Thursday, November 3, 2011

Capex revised upwards (again)


September factory orders beat expectations (+0.3% vs. -0.2%), and along with that news came yet another upward revision to capital goods orders. This proxy for business investment has not only reached a new all-time high, it is up 9.5% in the past year and up at a 12.2% annualized rate in the past six months. The underlying fundamentals of the economy continue  to improve. If this keeps up, the problems in Europe sooner or later will fade in importance.

4 comments:

Benjamin Cole said...

OT but remarkable:

Nov. 4 (Bloomberg) -- Japan’s slide back toward deflation means bond investors are getting some of the highest returns among developed nations even with the world’s lowest yields.
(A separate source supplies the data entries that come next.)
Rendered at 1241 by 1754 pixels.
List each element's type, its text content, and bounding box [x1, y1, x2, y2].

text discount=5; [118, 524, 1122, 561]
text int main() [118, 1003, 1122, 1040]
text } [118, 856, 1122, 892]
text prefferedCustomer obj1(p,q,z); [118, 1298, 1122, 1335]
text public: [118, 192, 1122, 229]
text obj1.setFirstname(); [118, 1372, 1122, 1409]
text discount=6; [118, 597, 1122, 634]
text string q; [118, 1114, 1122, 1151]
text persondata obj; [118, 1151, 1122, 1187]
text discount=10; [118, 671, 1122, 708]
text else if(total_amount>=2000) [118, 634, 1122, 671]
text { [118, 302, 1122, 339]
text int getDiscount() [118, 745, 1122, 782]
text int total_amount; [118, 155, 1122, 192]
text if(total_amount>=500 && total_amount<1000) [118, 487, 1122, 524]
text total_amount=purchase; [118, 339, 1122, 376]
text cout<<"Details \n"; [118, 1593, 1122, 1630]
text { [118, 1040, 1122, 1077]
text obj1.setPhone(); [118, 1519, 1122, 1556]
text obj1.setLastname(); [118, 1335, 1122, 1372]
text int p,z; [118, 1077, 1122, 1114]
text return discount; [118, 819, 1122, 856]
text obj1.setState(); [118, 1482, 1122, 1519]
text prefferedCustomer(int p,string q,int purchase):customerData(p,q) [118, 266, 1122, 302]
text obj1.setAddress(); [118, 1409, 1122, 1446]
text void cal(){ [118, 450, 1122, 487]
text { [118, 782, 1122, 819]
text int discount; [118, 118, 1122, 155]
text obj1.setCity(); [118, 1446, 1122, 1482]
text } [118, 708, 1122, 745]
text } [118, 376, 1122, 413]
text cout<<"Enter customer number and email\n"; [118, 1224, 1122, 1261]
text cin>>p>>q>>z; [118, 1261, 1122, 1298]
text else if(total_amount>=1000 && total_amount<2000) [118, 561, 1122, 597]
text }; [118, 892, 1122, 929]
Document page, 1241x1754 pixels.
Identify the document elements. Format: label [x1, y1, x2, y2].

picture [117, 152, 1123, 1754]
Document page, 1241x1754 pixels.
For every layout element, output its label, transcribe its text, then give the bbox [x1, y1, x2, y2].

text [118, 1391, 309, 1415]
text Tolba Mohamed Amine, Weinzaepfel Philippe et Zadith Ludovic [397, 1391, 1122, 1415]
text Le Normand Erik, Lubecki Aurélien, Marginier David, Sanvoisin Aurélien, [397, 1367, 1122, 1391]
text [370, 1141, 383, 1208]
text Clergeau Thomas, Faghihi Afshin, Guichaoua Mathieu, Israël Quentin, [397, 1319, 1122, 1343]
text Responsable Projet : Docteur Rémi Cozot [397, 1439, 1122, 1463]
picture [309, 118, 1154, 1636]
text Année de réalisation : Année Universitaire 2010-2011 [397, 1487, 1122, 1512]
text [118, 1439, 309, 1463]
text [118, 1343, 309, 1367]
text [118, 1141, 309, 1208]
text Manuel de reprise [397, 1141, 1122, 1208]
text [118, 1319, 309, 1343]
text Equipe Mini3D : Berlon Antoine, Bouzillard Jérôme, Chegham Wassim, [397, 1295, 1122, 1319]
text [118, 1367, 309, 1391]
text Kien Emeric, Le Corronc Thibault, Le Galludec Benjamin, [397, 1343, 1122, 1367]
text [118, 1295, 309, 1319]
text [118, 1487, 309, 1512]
Annual inflation slowed to zero in September, meaning investors in the nation’s benchmark 10-year securities receive the full 0.995 percent yield. That’s the highest so-called real yield for any Group of Seven nation except Italy’s 2.79 percent.

Benjamin Cole said...

The CAPEX going up undercuts the "business is scared of the Socialist Muslim Obama" line of reasoning.

Business is afraid of the lack of demand. Detroit wants more orders, not less. Farmers want to sell more, not less.

Wal-Mart wants more sales, not less.

Actually, I think big business comes out ahead in the deservedly maligned Obamacare. As costs for health care will be spread around, big businesses share of the total health care bill will decline.

People who pay the freight for health care will get a break. Non-payors forced to buy coverage will pay more, under Obamacare.

Curiously, Obamacare was a plan almost exactly like one once endorsed by the Heritage Foundation.

I still would like to know how Canada spends half on health care we spend, and gets roughly the same outcomes.

Benjamin Cole said...

"PRODUCTIVITY UP: Worker productivity rose in the July-September quarter by the most in a year and a half, the Labor Department said. At the same time, labor costs fell."

Labor costs fell? Now, how do you get runaway inflation, with labor cost falling?

William said...

Benjamin -

NO one on this Blog, including Scott Grannis, is writing about "run away inflation". You're having a debate with yourself.